◆ What this task involves ◆
Locate the word "systems" in the data below, then copy every line that holds it.

◆ Material provided ◆
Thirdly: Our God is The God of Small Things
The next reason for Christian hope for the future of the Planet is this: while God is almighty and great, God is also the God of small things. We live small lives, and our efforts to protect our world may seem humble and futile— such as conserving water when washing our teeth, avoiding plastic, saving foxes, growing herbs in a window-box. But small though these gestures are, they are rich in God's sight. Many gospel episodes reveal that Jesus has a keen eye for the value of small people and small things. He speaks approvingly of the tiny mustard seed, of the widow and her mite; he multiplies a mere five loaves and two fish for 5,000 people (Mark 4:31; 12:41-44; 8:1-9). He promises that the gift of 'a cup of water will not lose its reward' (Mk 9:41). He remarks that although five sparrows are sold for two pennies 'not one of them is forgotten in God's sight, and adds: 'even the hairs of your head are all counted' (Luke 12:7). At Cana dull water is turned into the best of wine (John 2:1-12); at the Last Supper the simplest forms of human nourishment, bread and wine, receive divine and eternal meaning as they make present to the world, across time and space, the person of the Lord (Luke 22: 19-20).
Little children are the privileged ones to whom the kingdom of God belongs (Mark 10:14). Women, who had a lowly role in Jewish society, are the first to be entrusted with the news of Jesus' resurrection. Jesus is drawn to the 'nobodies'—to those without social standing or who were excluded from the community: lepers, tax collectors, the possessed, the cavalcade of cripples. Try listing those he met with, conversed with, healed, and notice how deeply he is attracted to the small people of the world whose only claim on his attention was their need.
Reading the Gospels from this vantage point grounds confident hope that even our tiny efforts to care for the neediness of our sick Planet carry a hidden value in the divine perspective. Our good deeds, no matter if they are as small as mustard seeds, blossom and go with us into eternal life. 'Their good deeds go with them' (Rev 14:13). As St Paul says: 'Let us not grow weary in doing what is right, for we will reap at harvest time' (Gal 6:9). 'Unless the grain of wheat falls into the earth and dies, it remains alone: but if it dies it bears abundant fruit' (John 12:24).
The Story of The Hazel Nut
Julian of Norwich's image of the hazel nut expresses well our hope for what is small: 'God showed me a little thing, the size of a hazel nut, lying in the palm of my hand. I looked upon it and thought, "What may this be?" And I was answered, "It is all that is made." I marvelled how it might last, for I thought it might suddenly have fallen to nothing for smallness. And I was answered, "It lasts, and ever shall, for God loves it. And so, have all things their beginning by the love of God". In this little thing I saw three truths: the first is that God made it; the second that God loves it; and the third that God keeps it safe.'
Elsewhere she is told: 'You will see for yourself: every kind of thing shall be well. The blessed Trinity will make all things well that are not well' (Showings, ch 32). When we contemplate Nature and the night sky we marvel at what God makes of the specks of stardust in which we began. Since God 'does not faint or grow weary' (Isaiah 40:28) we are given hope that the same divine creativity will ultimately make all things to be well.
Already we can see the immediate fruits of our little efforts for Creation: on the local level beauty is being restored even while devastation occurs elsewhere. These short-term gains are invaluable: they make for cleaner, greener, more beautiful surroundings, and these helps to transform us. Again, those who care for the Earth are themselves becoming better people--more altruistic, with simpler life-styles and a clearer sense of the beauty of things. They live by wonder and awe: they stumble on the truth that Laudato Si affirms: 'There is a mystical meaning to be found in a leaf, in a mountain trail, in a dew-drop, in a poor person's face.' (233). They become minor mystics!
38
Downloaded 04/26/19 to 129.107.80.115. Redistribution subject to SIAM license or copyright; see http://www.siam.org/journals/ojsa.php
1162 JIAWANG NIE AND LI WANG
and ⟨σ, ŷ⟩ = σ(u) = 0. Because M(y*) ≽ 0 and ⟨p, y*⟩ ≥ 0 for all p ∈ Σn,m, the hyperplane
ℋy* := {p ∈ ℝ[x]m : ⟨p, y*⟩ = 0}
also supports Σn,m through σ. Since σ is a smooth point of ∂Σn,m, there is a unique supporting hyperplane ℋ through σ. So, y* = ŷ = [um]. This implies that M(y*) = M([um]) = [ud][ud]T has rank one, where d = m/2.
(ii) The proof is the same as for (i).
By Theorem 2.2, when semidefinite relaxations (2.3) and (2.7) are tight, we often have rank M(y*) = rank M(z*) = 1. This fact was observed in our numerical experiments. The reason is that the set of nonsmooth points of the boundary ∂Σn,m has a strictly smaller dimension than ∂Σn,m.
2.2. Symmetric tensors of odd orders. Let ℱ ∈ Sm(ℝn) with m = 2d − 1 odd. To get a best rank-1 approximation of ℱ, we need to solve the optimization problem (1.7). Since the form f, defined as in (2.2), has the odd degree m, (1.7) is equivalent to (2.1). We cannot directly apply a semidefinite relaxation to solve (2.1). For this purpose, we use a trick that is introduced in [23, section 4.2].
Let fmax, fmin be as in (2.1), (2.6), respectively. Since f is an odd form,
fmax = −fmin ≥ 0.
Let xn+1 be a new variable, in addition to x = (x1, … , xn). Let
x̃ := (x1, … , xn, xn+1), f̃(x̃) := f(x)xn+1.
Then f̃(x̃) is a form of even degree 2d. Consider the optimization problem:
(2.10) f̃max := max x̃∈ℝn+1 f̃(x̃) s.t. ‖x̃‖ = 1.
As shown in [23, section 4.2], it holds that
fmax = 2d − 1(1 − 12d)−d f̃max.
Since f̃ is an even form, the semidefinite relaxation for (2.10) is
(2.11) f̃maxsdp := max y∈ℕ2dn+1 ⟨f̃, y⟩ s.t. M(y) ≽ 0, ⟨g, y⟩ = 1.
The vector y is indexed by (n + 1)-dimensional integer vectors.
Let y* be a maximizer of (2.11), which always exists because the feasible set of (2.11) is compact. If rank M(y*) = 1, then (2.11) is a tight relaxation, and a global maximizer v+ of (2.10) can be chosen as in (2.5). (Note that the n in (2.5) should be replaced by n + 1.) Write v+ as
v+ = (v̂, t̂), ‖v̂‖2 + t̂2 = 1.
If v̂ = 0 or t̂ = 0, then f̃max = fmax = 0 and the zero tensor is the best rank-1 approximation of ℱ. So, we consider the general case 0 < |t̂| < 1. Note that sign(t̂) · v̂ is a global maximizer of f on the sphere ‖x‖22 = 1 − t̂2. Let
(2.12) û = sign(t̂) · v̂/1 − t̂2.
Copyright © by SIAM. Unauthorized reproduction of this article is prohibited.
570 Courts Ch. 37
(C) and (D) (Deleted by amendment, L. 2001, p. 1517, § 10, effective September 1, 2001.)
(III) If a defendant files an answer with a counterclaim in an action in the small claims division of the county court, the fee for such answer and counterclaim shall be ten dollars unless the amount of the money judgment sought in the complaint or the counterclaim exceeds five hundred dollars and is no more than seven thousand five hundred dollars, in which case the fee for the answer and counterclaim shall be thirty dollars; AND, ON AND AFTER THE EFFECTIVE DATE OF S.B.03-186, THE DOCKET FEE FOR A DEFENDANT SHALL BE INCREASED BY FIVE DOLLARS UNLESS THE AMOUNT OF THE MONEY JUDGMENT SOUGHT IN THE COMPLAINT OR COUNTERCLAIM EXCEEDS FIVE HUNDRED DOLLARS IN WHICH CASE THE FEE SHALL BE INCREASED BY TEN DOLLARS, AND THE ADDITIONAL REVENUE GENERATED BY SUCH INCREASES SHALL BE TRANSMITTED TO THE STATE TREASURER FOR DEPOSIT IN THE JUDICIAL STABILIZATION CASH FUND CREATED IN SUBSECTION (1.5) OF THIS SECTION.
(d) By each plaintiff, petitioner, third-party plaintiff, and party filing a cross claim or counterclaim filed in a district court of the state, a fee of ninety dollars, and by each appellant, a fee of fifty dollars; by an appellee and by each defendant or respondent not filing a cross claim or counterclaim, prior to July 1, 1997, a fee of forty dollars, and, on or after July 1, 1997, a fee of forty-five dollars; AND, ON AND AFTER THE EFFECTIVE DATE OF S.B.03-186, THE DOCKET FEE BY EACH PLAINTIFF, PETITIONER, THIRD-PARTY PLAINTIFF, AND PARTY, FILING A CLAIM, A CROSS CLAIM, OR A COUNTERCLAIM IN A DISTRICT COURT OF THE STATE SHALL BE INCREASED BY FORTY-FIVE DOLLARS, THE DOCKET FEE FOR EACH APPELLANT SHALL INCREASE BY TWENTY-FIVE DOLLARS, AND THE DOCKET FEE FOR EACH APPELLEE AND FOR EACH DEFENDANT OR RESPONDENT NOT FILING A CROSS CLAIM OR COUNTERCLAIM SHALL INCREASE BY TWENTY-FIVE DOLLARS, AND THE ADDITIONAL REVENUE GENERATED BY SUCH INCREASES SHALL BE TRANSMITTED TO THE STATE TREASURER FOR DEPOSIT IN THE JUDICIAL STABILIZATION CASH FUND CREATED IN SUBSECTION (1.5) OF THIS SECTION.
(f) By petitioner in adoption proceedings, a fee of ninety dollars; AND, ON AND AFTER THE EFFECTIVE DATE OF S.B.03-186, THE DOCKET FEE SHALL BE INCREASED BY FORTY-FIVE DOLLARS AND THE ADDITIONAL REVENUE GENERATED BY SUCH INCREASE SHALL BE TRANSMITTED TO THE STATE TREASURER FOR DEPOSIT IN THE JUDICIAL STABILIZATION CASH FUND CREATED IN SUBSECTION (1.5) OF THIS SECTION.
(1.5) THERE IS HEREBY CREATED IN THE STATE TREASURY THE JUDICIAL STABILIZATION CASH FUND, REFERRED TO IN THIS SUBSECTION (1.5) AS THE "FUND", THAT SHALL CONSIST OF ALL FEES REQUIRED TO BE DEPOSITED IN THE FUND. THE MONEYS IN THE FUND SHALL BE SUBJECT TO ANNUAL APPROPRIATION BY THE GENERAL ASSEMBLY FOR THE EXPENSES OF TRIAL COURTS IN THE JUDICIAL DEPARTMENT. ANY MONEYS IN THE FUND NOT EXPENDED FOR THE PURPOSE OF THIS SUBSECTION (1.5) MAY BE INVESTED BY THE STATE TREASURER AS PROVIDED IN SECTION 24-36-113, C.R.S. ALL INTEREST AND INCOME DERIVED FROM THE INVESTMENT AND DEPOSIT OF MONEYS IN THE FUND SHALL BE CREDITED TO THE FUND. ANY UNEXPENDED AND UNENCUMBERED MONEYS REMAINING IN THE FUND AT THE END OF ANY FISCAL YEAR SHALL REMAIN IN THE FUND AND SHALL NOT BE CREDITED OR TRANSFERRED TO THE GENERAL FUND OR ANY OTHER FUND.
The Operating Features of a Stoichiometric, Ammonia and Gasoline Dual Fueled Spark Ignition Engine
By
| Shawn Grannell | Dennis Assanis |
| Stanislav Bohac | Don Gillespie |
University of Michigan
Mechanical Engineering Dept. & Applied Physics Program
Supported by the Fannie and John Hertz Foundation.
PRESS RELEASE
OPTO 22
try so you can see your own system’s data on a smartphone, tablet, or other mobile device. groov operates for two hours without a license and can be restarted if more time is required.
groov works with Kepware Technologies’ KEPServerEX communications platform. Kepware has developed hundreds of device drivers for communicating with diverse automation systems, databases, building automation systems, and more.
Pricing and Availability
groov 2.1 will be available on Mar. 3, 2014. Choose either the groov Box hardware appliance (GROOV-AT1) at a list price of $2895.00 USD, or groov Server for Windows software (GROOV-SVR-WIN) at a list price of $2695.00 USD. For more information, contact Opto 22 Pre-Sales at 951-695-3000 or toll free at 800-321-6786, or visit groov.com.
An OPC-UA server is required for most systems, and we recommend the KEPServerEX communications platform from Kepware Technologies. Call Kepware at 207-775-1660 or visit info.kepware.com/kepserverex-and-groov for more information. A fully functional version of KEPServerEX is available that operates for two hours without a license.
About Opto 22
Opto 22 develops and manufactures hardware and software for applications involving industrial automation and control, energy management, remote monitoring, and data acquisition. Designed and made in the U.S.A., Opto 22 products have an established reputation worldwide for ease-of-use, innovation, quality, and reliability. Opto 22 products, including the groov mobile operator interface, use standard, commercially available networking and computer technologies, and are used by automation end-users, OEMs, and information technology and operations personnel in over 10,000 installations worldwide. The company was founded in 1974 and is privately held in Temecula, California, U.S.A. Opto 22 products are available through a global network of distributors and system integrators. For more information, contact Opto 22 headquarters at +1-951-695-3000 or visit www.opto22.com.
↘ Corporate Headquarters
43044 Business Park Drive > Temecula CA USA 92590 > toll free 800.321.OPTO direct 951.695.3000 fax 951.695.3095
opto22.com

◆ Result of this exercise ◆
groov works with Kepware Technologies’ KEPServerEX communications platform. Kepware has developed hundreds of device drivers for communicating with diverse automation systems, databases, building automation systems, and more.
An OPC-UA server is required for most systems, and we recommend the KEPServerEX communications platform from Kepware Technologies. Call Kepware at 207-775-1660 or visit info.kepware.com/kepserverex-and-groov for more information. A fully functional version of KEPServerEX is available that operates for two hours without a license.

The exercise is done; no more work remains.